This will apply annual birth and death rates as specified in the pars dict. Alternatively, we can make demographic components, which achieves the same thing:

[2]:

demographics = [
    ss.Births(birth_rate=20),
    ss.Deaths(death_rate=15)
]
sim = ss.Sim(demographics=demographics)

You can even simply set demographics=True to use default rates:

[3]:

ss.Sim(demographics=True).run().plot();

Initializing sim with 10000 agents
  Running 2000.0 ( 0/51) (0.00 s)  ———————————————————— 2%
  Running 2010.0 (10/51) (0.02 s)  ••••———————————————— 22%
  Running 2020.0 (20/51) (0.04 s)  ••••••••———————————— 41%
  Running 2030.0 (30/51) (0.05 s)  ••••••••••••———————— 61%
  Running 2040.0 (40/51) (0.07 s)  ••••••••••••••••———— 80%
  Running 2050.0 (50/51) (0.09 s)  •••••••••••••••••••• 100%

Figure(800x600)

../_images/tutorials_tut_demographics_7_1.png

By default, agents age if and only if at least one demographics module is included. You can override this behavior by setting use_aging, e.g. ss.Sim(use_aging=False)

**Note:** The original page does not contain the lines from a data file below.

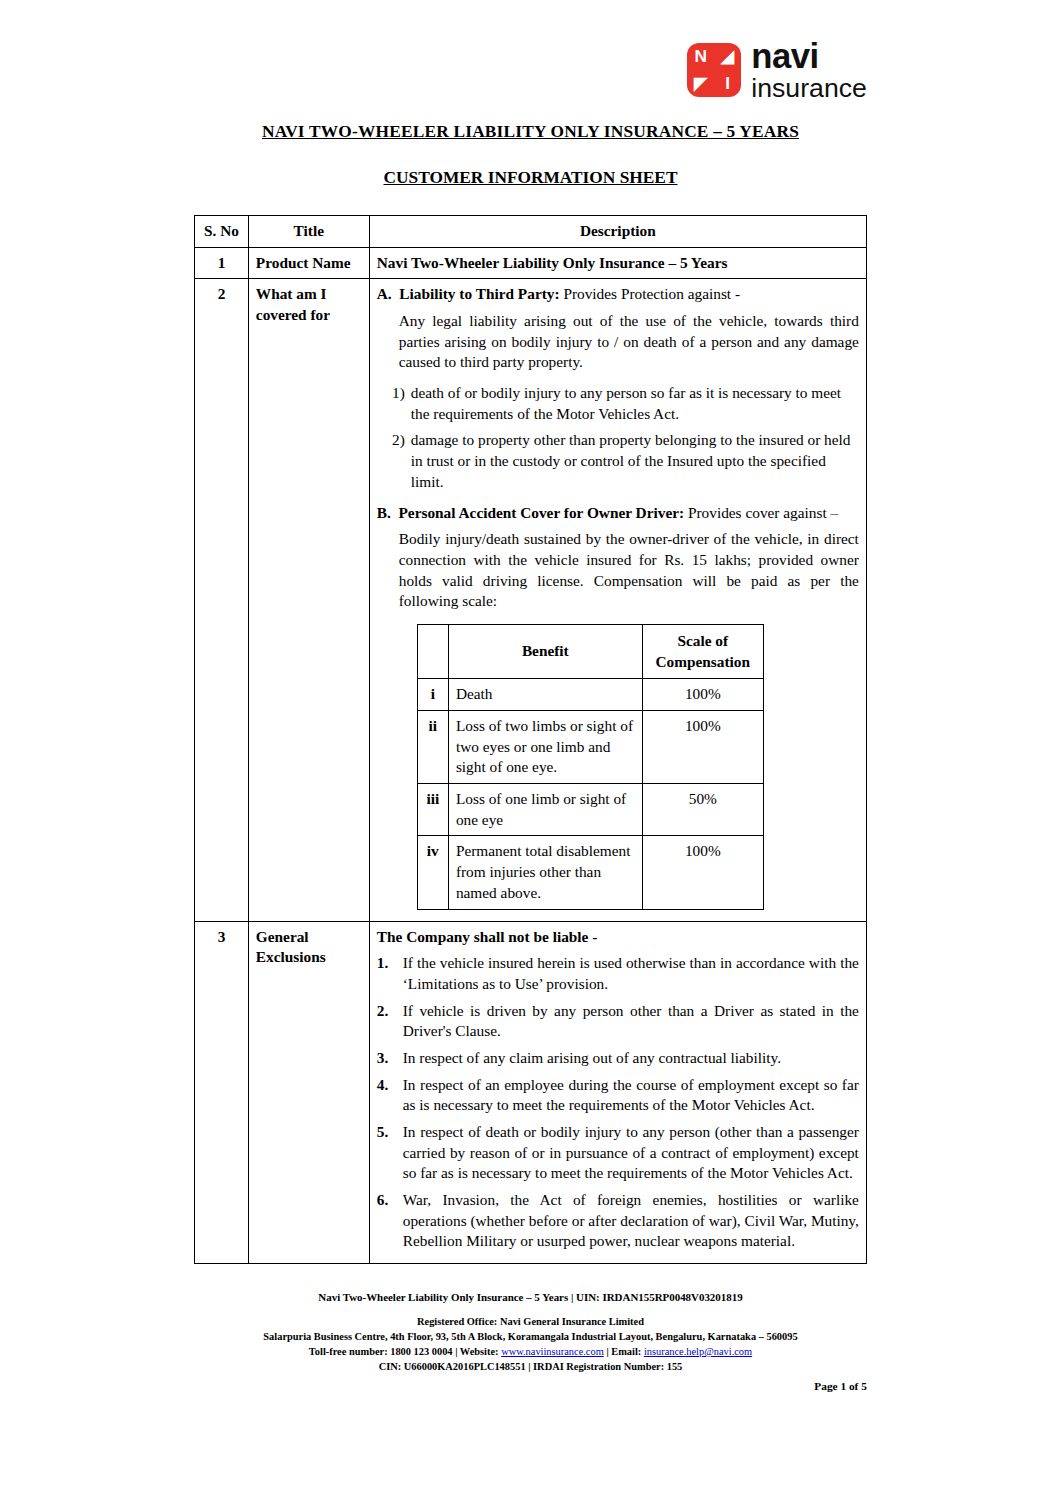N◢◤I
navi
insurance
NAVI TWO-WHEELER LIABILITY ONLY INSURANCE – 5 YEARS
CUSTOMER INFORMATION SHEET
| S. No | Title | Description |
| --- | --- | --- |
| 1 | Product Name | Navi Two-Wheeler Liability Only Insurance – 5 Years |
| 2 | What am I covered for | A. Liability to Third Party: Provides Protection against - Any legal liability arising out of the use of the vehicle, towards third parties arising on bodily injury to / on death of a person and any damage caused to third party property. 1) death of or bodily injury to any person so far as it is necessary to meet the requirements of the Motor Vehicles Act. 2) damage to property other than property belonging to the insured or held in trust or in the custody or control of the Insured upto the specified limit. B. Personal Accident Cover for Owner Driver: Provides cover against – Bodily injury/death sustained by the owner-driver of the vehicle, in direct connection with the vehicle insured for Rs. 15 lakhs; provided owner holds valid driving license. Compensation will be paid as per the following scale: / / Benefit / Scale of Compensation / / i / Death / 100% / / ii / Loss of two limbs or sight of two eyes or one limb and sight of one eye. / 100% / / iii / Loss of one limb or sight of one eye / 50% / / iv / Permanent total disablement from injuries other than named above. / 100% / |
| 3 | General Exclusions | The Company shall not be liable - 1. If the vehicle insured herein is used otherwise than in accordance with the ‘Limitations as to Use’ provision. 2. If vehicle is driven by any person other than a Driver as stated in the Driver's Clause. 3. In respect of any claim arising out of any contractual liability. 4. In respect of an employee during the course of employment except so far as is necessary to meet the requirements of the Motor Vehicles Act. 5. In respect of death or bodily injury to any person (other than a passenger carried by reason of or in pursuance of a contract of employment) except so far as is necessary to meet the requirements of the Motor Vehicles Act. 6. War, Invasion, the Act of foreign enemies, hostilities or warlike operations (whether before or after declaration of war), Civil War, Mutiny, Rebellion Military or usurped power, nuclear weapons material. |
Navi Two-Wheeler Liability Only Insurance – 5 Years | UIN: IRDAN155RP0048V03201819
Registered Office: Navi General Insurance Limited
Salarpuria Business Centre, 4th Floor, 93, 5th A Block, Koramangala Industrial Layout, Bengaluru, Karnataka – 560095
Toll-free number: 1800 123 0004 | Website: www.naviinsurance.com | Email: insurance.help@navi.com
CIN: U66000KA2016PLC148551 | IRDAI Registration Number: 155
Page 1 of 5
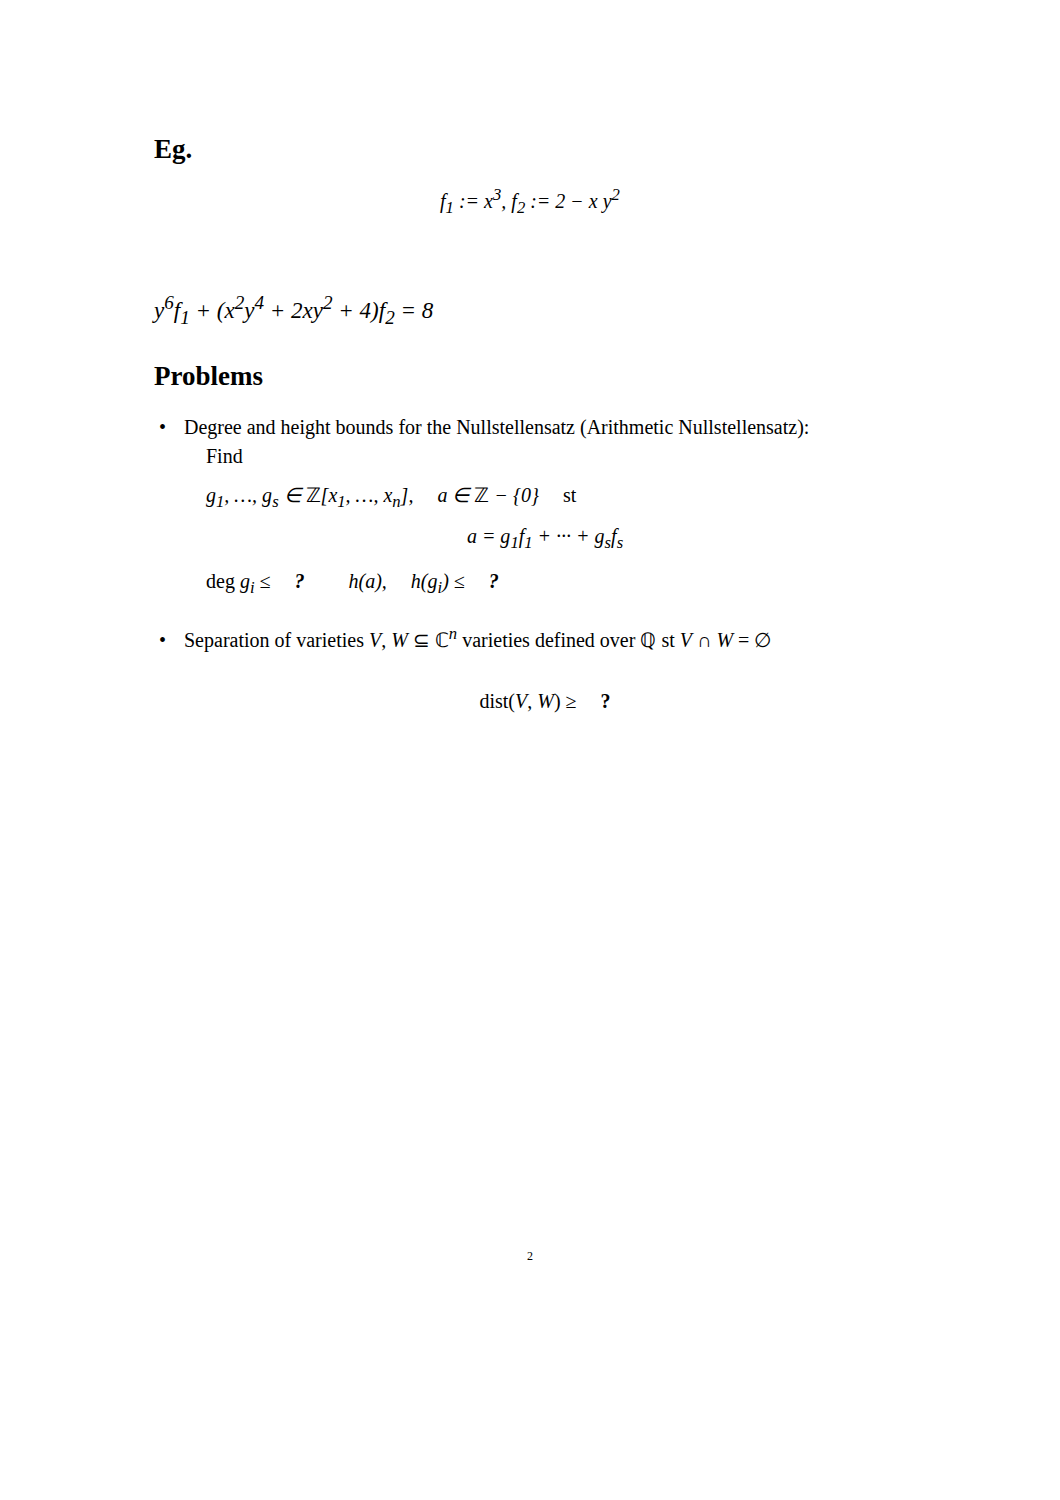Eg.
f1 := x3, f2 := 2 − x y2
y6f1 + (x2y4 + 2xy2 + 4)f2 = 8
Problems
Degree and height bounds for the Nullstellensatz (Arithmetic Nullstellensatz):
Find
g1, …, gs ∈ ℤ[x1, …, xn], a ∈ ℤ − {0} st
a = g1f1 + ··· + gsfs
deg gi ≤ ? h(a), h(gi) ≤ ?
Separation of varieties V, W ⊆ ℂn varieties defined over ℚ st V ∩ W = ∅
dist(V, W) ≥ ?
2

Scaling results to whole populations#

Even though we’ve been simulating populations of a few thousand agents, we can also use the total_pop parameter to scale our results so that they reflect a much larger population. You can think of this as a kind of statistical sampling approximation. If we want to model the population of Nigeria, for example, it would be much too computationally intensive to simulate 200 million agents. However, we could simulate 50,000 agents and then say that each agent represents 4,000 people. Again, we can do this by passing total_pop=200e6 to the sim or in the pars dictionary. Here’s an example:

[4]:

demographics = [
    ss.Births(pars={'birth_rate': 20}),
    ss.Deaths(pars={'death_rate': 15})
]
sim = ss.Sim(pars={'total_pop': 200e6, 'n_agents': 50e3}, demographics=demographics)

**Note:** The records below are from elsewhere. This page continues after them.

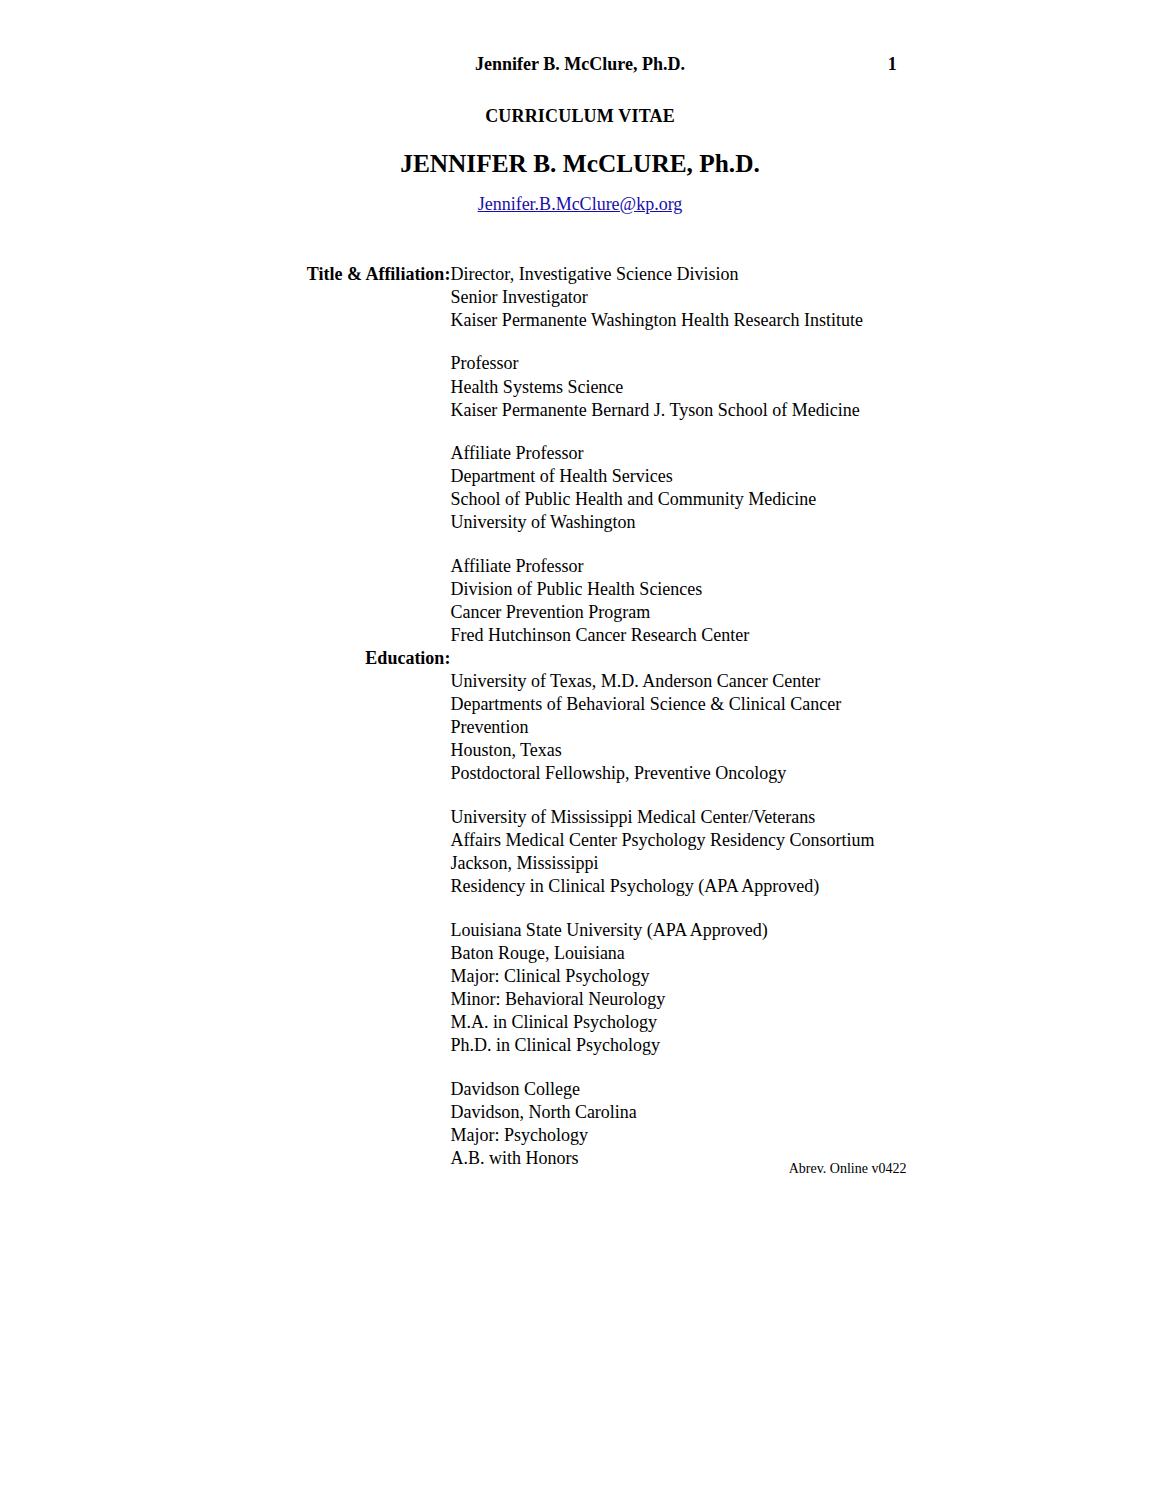Jennifer B. McClure, Ph.D. 1
CURRICULUM VITAE
JENNIFER B. McCLURE, Ph.D.
Jennifer.B.McClure@kp.org
| Title & Affiliation: | Director, Investigative Science Division Senior Investigator Kaiser Permanente Washington Health Research Institute Professor Health Systems Science Kaiser Permanente Bernard J. Tyson School of Medicine Affiliate Professor Department of Health Services School of Public Health and Community Medicine University of Washington Affiliate Professor Division of Public Health Sciences Cancer Prevention Program Fred Hutchinson Cancer Research Center |
| Education: | |
| | University of Texas, M.D. Anderson Cancer Center Departments of Behavioral Science & Clinical Cancer Prevention Houston, Texas Postdoctoral Fellowship, Preventive Oncology University of Mississippi Medical Center/Veterans Affairs Medical Center Psychology Residency Consortium Jackson, Mississippi Residency in Clinical Psychology (APA Approved) Louisiana State University (APA Approved) Baton Rouge, Louisiana Major: Clinical Psychology Minor: Behavioral Neurology M.A. in Clinical Psychology Ph.D. in Clinical Psychology Davidson College Davidson, North Carolina Major: Psychology A.B. with Honors |
Abrev. Online v0422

Using realistic vital demographics#

For more realistic demographics, we can also pass in a file that has birth or death rates over time and by age/sex. There are examples of these files in the tests/test_data folder. Here’s how we would read them in and construct realistic vital dynamics for Nigeria:

[5]:

import starsim as ss
import pandas as pd
import matplotlib.pyplot as plt

# Read in age-specific fertility rates
fertility_rates = pd.read_csv('test_data/nigeria_asfr.csv')
pregnancy = ss.Pregnancy(pars={'fertility_rate': fertility_rates})

death_rates = pd.read_csv('test_data/nigeria_deaths.csv')
death = ss.Deaths(pars={'death_rate': death_rates, 'rate_units': 1})

demographics = [pregnancy, death]

# Make people using the distribution of the population by age/sex in 1995
n_agents = 5_000
nga_pop_1995 = 106819805  # Population of Nigeria in 1995, the year we will start the model
age_data = pd.read_csv('test_data/nigeria_age.csv')
ppl = ss.People(n_agents, age_data=age_data)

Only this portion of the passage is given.